» **Task directions**: Copy out, word for word, the lines of the listing below, from the line containing "The photo measures" through the line containing "Answer: the black dog", both included.

» **Dataset**:
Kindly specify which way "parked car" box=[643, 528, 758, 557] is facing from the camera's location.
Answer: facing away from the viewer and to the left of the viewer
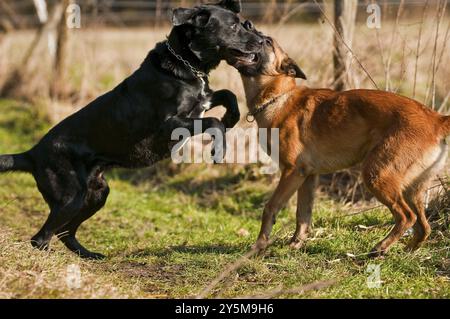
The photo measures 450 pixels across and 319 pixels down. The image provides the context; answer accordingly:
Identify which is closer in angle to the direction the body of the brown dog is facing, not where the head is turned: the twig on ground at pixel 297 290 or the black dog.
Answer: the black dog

---

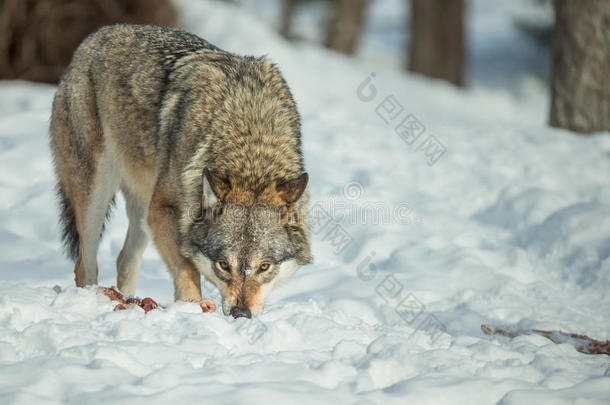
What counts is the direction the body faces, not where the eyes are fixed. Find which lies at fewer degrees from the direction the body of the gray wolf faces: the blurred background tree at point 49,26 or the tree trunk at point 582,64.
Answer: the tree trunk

» **Answer section**:
The photo measures 450 pixels across and 319 pixels down. The image provides the context; answer accordingly:
Identify which is closer in angle to the direction the body of the brown dog is facing, not where the head is turned: the twig on ground at pixel 297 290 or the black dog.
Answer: the black dog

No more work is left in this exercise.